The 2014 season will be Calvin Johnson's eighth with the Lions. (Daniel Mears / Detroit News)
The cost of season tickets for the Lions will increase an average of 8.2 percent in 2014 as they become the NFL's first team to switch to a variable pricing system.
The new ticketing system will assign each game to one of three pricing categories depending on the anticipated demand.
Tier pricing is popular in other leagues, including Major League Baseball. The Tigers have instituted it for several years.
The Lions last raised ticket prices after the 2011 season, and the last bump before then was after the 2007 season. The team has yet to host a home playoff game at Ford Field, which opened in 2002.
The two exhibition games will be in the lowest tier and will decrease about 70 percent in price. A team spokesman said fans have said for years they didn't want to pay regular-season prices for preseason games, so the exhibitions now will cost season-ticket holders about $30.
The regular season will be divided into mid-level games and high-profile games, such as Thanksgiving or primetime games. The more expensive "touchdown" games in 2014 are against the Chicago Bears, Green Bay Packers, New Orleans Saints and either the Buffalo Bills or Miami Dolphins, depending on which visits Detroit for Thanksgiving.
The mid-level "field goal" visitors next season are the Minnesota Vikings, Tampa Bay Buccaneers, New York Giants and either the Bills or Dolphins.
In the end, Lions season-ticket holders will see an 8.2-percent average increase in their package price, and the average price per game will bump to $83.36, the team announced Monday.
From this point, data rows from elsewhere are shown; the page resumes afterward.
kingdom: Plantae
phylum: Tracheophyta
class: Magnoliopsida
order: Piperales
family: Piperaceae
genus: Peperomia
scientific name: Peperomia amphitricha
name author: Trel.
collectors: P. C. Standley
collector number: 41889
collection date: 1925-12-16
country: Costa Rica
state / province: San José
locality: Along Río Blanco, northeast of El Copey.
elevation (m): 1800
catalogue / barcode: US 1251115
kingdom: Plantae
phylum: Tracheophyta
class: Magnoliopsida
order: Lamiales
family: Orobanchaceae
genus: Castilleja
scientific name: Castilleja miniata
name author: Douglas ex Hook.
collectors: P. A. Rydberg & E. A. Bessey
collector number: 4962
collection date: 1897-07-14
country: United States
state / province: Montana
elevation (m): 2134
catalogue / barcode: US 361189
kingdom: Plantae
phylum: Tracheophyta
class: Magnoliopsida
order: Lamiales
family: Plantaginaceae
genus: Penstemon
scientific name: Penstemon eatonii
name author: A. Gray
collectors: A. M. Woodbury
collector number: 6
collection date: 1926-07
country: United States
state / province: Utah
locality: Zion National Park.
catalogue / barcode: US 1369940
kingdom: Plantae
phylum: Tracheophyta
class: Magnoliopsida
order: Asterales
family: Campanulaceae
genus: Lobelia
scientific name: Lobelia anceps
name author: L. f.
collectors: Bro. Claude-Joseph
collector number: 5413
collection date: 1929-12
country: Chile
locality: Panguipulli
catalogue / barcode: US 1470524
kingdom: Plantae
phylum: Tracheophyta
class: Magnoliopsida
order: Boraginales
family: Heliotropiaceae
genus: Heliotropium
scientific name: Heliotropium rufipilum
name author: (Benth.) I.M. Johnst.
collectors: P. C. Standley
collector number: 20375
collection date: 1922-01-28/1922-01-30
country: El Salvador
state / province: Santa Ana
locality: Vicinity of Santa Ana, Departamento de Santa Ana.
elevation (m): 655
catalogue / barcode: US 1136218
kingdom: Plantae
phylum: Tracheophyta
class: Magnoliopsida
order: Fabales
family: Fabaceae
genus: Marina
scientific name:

Despite the increase, the Lions will rank no higher than 25th in average ticket prices next season, assuming other teams don't decrease their prices, the team said.
The Lions ranked 29th in average ticket price last season.
“The decision to incorporate an increase in overall ticket pricing was made after careful consideration,” Lions president Tom Lewand said in a press release. “To remain competitive in the NFL and offer an extraordinary fan experience, we need to be able to invest right back into our product, and that’s exactly what we’ll continue to do.”
The Lions finished the 2013 season 7-9, collapsing after a 6-3 start.